It does seem that math requirements are being reduced, even from college level course work. Many engineering majors offer "methods" classes in place of taking calc 3, which teaches use of major specific software. I think its a bad idea to reward pople for not understanding math.
A small and heavy metal ball (negligible air resistance) is attached to the end of a rod (of negligible mass) which other end is attached to an axis (with negligible friction) so that the ball can swing freely. In other words, it's a pendulum.
The ball starts at zero velocity from the position depicted in the picture. There's a mechanism in the rod which releases the ball exactly at the point depicted in the picture.
The observer is located at the initial position of the ball. The observer has no visual contact with the system, but he can detect the sound of the ball hitting the ground, and measure exactly how much time passes between the initial position and the sound of the ball hitting the ground reaching the observer.
Assume that g = 9.8 m/s^2, and the speed of sound = 340 m/s. As depicted in the picture, the altitude of the ball (and thus also the observer) from the ground in the initial position is 50 m.
Exactly 5 seconds pass between the initial position and the sound reaching the observer. The question is: How long is the rod (measured from the center of the axis to the center of the ball)?

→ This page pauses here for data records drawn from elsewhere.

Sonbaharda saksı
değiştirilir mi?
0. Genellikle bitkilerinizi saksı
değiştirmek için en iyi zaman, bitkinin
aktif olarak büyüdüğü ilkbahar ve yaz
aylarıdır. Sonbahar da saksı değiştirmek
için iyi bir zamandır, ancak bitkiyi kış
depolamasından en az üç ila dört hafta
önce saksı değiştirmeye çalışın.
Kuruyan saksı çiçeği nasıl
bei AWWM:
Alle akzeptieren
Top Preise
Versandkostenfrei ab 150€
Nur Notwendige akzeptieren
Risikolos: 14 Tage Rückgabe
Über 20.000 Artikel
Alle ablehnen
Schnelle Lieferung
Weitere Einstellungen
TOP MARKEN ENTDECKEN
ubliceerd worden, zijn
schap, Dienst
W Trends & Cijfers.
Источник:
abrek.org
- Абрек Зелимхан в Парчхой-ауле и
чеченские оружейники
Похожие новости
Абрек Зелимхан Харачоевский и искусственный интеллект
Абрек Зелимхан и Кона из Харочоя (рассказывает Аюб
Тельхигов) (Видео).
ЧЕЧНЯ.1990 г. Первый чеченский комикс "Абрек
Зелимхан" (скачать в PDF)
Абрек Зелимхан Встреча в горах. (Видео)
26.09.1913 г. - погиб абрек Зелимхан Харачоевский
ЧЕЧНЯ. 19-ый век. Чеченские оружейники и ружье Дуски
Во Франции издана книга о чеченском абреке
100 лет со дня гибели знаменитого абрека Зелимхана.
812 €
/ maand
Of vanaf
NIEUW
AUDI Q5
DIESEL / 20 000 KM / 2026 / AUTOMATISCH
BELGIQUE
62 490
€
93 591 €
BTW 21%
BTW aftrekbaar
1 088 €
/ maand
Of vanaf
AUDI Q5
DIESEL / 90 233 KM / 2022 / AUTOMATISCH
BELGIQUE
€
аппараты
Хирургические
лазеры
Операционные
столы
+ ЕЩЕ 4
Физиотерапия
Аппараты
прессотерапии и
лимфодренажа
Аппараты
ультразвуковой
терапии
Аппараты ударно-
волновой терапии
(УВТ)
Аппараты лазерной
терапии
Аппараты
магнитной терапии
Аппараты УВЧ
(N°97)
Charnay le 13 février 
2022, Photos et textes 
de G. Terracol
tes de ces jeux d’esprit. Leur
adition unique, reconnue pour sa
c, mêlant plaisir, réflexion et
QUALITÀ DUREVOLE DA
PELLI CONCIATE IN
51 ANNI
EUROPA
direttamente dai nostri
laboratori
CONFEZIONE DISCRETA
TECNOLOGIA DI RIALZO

Er, I guess it's assumed that the radius of the ball is negligible, isn't it?
The pendulum should release the ball at the same time regardless of its length. Additionally, the ball launches with a velocity perpendicular to the pendulum (thus, 20° up from the horizontal). We can use the first fact to determine the amount of time the ball spends in flight, and the second to determine how far (horizontally) it flew during that time. That gives us the horizontal velocity, with which we can solve for the vertical velocity using basic trig; that in turn gives us the ball's kinetic energy, which was derived from its potential energy, which depends on the length of the rod. I don't feel like plugging in the numbers, but this should be the right approach.
When the ball is released, its speed is sqrt(2*r*g*cos(pi/9)).
I'd need to integrate sqrt(sin(x)) or sqrt(cos(x)), and I'm not sure how to do this.
Hi, I have a question. I was thinking about this last night, but I couldn't come up with any answer: Consider the function p(x) satisfying: p(x) = 1 if x=p/q where p and q are both prime, p>=2, q>=2, and q>p. p(x) = 0 else. What I am wondering is, what properties does this function have on the interval D=[0,1]? Can the limit x->a p(x) be calculated at any point a in D? Is p continous in any point in D? What can be said about the set A={x: p(x)=1}? Is that a closed or open set? Because there are infinitely many primes, the set A will have infinitely many points, but I haven't been able to figure out much more than that.
A is countable and dense in [0,1]. This means that p(x) is nowhere continuous and its limit exists at no point. Additionally, it is not closed, as its closure is [0,1] =/= A, and it is not open, as clearly it cannot be expressed as the union of open intervals. I now offer proof that A is dense in [0,1]. The fact that it is countable follows immediately from the fact that it is a subset of Q. Let 1 > r1 > r2 > 0. We wish to find primes p and q such that r1*q > p > r2*q. The gap between our two limits, q*(r1-r2), grows linearly with q. However, for all sufficiently large primes, the gap between successive primes grows with O(p^(3/4)). Thus, by choosing q large enough, we can make q*(r1-r2) large enough that there must be a prime p between r1*q and r2*q. Thus, there exist p and q with r1 > p/q > r2 for all r1, r2 in [0,1], and thus A is dense in [0,1].
Because the harmonic series is made of converging series (all terms where the denominator is even for example. add them up, you will get a finite number), it must be made on an infinite number of converging series in order to diverge. for every converging series, there is a starting number (1/p) where p is prime, and yeh, you get the drift.
Not quite correct. The sum of the reciprocals of the even numbers, or the sum of the reciprocals of any set of multiples of a number, is just as divergent as the harmonic series.
The reciprocals of prime numbers produce a divergent series. I wonder how hard it is to prove that... (I'm assuming it's probably very hard, as almost anything involving primes.)
Also, was my answer to your earlier problem (with the pendulum) correct?
(correct me if I made any mistakes here)
The sum in the brackets always converges, and is therefore finite, and there are a finite number of products (t terms). Therefore this series is finite, and our initial assumption must be untrue: that there are a finite number of primes. Therefore there must be an infinite number of primes.
EDIT: also, maybe for that physics question there is more than one solution. I wouldn't doubt it.